▶ [Testo]:
Singulari militum nostrorum virtuti consilia cuiusque modi Gallorum occurrebant, ut est summae genus sollertiae atque ad omnia imitanda et efficienda, quae a quoque traduntur, aptissimum. Al singolare valore dei nostri soldati si opponeva, da parte dei Galli, ogni tipo di espedienti, com'è proprio di gente di straordinaria destrezza e fatta apposta per imitare e riprodurre quello che vedono fare da altri.

VII, 77

...non praetereunda oratio Critognati videtur propter eius singularem et nefariam crudelitatem. Non mi sembra di dover tacere il discorso di Critognato per la sua singolare e spaventosa atrocità. (I Galli sono assediati dai Romani ad Alesia e sono ormai privi di viveri. Il gallo Critognato propone di imitare gli antenati che resistettero cibandosi dei compagni inabili alle armi).

VII, 89

Postero die Vercingetorix concilio convocato id bellum se suscepisse non suarum necessitatum, sed communis libertatis causa demonstrat, et quoniam sit fortunae cedendum, ad utramque rem se illis offerre, seu morte sua Romanis satisfacere seu vivum tradere velint. (Vercingetorige parla al consiglio dopo la sconfitta): Il giorno dopo Vercingetorige convocò il consiglio, e dichiarò che aveva intrapresa quella guerra non per i suoi interessi, ma per la comune libertà. E poiché bisognava cedere alla fortuna, egli offriva loro la scelta:  o placare i Romani con l'ucciderlo o consegnarlo vivo.

▶ [Estratti di dati]:
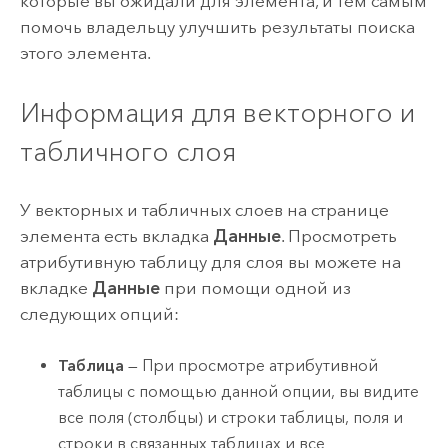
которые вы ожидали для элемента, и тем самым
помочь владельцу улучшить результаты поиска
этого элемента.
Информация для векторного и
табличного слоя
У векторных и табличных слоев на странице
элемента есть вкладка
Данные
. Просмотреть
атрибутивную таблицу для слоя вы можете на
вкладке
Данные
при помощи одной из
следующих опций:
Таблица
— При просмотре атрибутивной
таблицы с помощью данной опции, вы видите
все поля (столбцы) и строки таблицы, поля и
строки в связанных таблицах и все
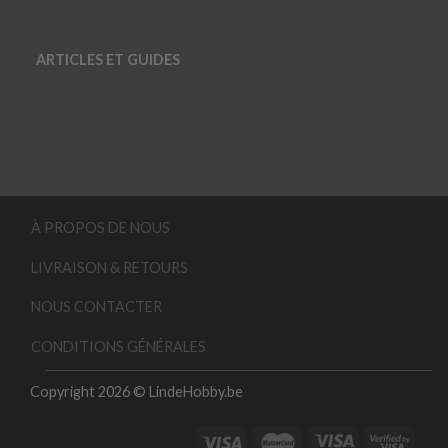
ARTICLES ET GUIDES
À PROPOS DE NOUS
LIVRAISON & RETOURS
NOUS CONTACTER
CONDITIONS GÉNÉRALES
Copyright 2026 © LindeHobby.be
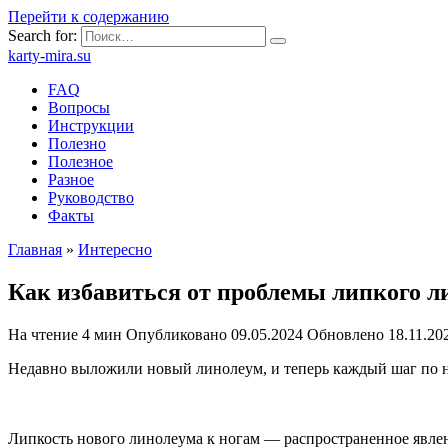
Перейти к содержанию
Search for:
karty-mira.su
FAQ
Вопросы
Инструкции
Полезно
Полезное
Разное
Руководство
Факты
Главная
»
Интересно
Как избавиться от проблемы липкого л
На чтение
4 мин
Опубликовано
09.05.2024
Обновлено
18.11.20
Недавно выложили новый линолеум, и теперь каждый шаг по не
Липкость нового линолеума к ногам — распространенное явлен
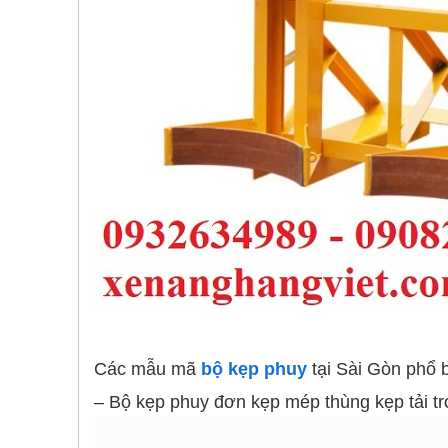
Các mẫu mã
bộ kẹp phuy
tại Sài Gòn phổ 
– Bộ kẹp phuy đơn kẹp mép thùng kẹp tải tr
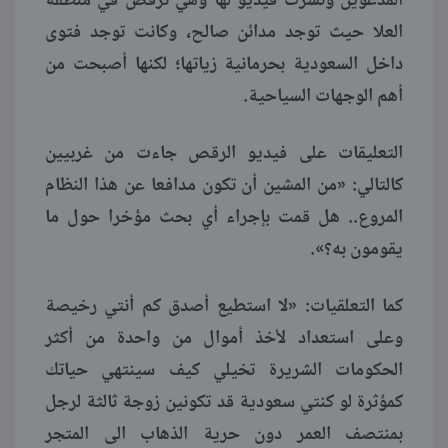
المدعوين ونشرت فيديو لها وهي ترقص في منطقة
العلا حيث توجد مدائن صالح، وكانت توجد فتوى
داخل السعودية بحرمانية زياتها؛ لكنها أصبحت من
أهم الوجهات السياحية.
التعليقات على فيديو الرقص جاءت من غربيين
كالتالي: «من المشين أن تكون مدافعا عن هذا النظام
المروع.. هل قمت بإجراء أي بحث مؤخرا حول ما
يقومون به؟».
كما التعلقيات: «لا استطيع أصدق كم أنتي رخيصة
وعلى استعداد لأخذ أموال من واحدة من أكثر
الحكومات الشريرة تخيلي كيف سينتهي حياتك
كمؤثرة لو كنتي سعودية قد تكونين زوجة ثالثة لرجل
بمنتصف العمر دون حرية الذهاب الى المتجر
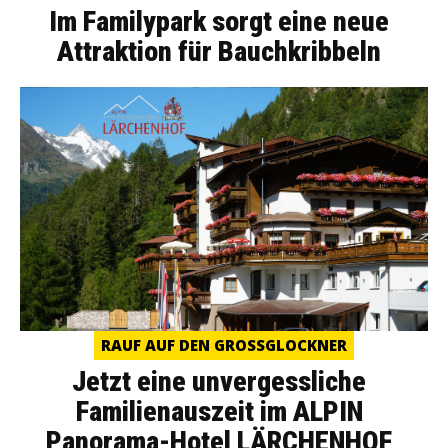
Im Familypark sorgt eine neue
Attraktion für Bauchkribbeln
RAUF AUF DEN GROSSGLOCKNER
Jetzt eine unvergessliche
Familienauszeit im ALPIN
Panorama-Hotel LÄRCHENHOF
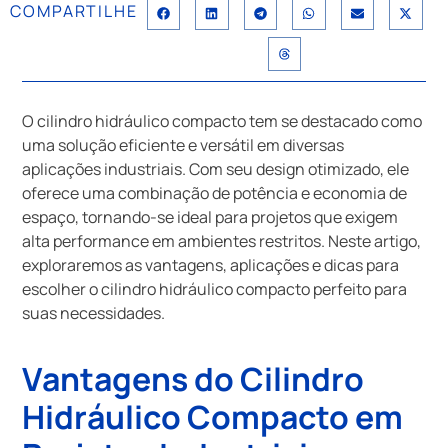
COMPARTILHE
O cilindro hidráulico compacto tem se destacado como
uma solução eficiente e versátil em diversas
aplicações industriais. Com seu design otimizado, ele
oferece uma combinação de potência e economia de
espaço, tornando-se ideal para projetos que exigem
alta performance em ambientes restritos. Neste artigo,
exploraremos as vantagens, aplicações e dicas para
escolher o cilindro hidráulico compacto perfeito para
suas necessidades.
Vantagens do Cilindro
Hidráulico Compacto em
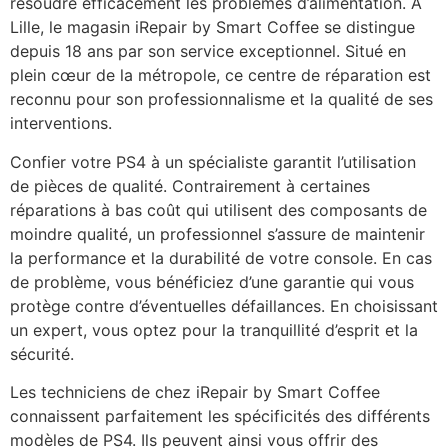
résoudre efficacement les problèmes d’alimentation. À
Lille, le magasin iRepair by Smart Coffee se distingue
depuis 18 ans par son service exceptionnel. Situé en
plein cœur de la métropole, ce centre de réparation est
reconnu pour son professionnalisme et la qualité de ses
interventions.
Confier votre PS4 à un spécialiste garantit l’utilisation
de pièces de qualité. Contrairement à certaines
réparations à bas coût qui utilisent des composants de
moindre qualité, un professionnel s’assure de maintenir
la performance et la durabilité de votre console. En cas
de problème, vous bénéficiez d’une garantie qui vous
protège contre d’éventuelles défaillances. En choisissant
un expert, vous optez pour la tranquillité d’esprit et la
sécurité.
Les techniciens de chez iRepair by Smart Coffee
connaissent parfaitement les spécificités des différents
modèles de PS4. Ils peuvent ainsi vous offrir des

▶ [Azione richiesta]: Elenca senza ripetizioni tutti i nomi propri di persone, popoli e luoghi che compaiono nelle parti in italiano del testo.

▶ [Soluzione]: Galli, Critognato, Romani, Alesia, Vercingetorige